Colorado Governor Signs Historic Measures Creating Legal and Regulated Marijuana Market

  • by Erik Altieri, NORML Communications Director May 31, 2013

    This week, Colorado Governor John Hickenlooper signed two historic measures into law, making Colorado the first state in the country to officially authorize a legalized and regulated cannabis market.

    These measures, House Bills 1317 and 1318, are the first-in-the nation regulations governing the statewide commercial production and retail sale of cannabis to those age 21 and older. HB 1317 establishes a regulatory framework for retail cannabis businesses, which are anticipated to begin operating in early 2014. House Bill 1318 proposes tax rates for commercial marijuana production and sales.

    These regulations were drafted by the legislature with guidance from a task force, created at the request of the Governor. Colorado NORML served on this task force as a representative for marijuana consumer interests.

    The Colorado Department of Revenue is anticipated to more details for the program in the coming weeks. The proposed tax rates in HB 1318 must be approved by a majority of state voters. They seem likely to do so, as recent polling revealed that 77% of Colorado voters support the 15% excise tax on cannabis sales (which is designated for school construction) and an additional 10% sales tax to cover the costs of regulating the industry.

    The regulations in House Bill 1317 would require marijuana retail outlets to license with the state and for the first nine months, only currently operating medical marijuana dispensaries can apply.
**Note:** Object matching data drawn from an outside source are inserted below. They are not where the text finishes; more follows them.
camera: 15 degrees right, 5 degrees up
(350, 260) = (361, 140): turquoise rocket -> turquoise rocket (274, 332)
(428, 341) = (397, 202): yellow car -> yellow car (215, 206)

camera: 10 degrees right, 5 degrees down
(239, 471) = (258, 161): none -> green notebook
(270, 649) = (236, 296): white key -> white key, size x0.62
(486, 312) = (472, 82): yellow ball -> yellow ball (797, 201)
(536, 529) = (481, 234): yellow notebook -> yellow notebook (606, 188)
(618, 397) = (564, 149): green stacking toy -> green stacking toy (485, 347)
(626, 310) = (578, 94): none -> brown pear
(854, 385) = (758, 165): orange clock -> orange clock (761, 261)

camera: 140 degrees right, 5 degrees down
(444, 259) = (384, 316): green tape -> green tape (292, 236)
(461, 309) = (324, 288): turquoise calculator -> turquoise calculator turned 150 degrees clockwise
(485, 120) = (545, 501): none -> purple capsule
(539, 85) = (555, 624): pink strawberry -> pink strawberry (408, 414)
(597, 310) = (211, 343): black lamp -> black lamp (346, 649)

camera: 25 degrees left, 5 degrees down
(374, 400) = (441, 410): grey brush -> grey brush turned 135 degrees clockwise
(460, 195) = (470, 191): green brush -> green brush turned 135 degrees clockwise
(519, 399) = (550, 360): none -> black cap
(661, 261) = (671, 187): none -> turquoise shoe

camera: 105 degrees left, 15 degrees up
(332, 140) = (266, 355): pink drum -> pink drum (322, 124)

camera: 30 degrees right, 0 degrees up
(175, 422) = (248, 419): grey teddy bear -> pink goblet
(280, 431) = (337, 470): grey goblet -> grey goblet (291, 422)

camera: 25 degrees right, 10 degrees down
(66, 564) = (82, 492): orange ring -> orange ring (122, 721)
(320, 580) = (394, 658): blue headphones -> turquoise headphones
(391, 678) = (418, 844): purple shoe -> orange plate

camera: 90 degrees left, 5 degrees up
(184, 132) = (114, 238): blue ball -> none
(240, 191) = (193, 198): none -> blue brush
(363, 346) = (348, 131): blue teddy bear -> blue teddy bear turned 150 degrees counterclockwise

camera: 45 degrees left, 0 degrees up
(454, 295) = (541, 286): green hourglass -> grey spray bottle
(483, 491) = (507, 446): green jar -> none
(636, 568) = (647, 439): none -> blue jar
Owners must also be Colorado residents. Initially, these stores must sell marijuana that they cultivated themselves, but by October 2014 this restriction will be lifted to allow independent growers and retail outlets. State residents will be able to purchase up to one ounce of usable marijuana at a time, while out of state visitors will be capped at one quarter ounce per purchase. Possession of up to one ounce of marijuana would be legalized for everyone over the age of 21, regardless of residency.

    For more information on Colorado’s marijuana program, click here.

    24 Responses to “Colorado Governor Signs Historic Measures Creating Legal and Regulated Marijuana Market”

    1. Hippy says:

      Its a start. Need to look into land there. Close the gap between the friends. Keep up the movement

    2. ned says:

      Chris, it isn’t a purchasing limit, which is also stupid, it’s a possession limit. There’s absolutely no justification or necessity to impose that. It ‘s bad law, that will cause needless problems and it perpetuates a double standard.

      Um, don’t be so certain that a bad law will be easy to correct later, you know what I’m sayin’?

      Who said it’s sprint when the battle for reform has been waged for decades? This is more like crossing the finish line only to be told that the race has been extended and you’re only getting a plastic placeholder medal not a gold one.

    3. Chris says:

      I can’t believe you people have the audacity to complain about limitations of marijuana being sold. This isn’t everyone who posts on here, but just from the first few comments, I’ve read…CO residents are already acting spoiled and demanding to end the 1 oz. purchasing limit, and neighboring state residents complaining that they’re limited to a quarter of an ounce.

      People. It’s LEGAL IN CO NOW. Why don’t you be happy about that, ffs? Let it show the rest of the country progress toward nationwide reform can be MADE. It’s NOT a sprint; it’s a marathon. Live with the regulations for now, and raise the issue once all the initial kinks are worked out.

      For now, just be happy you can smoke because the rest of us can’t. And stop acting like spoiled bitches about it.

    4. Joy says:

      I wish Texas would wise up and allow its residents to grow and/or possess their own weed. I hate buying weed from someone when I don’t know how and with what chemicals it was grown. I may have to move to Colorado! It really sucks because we own property in Texas!!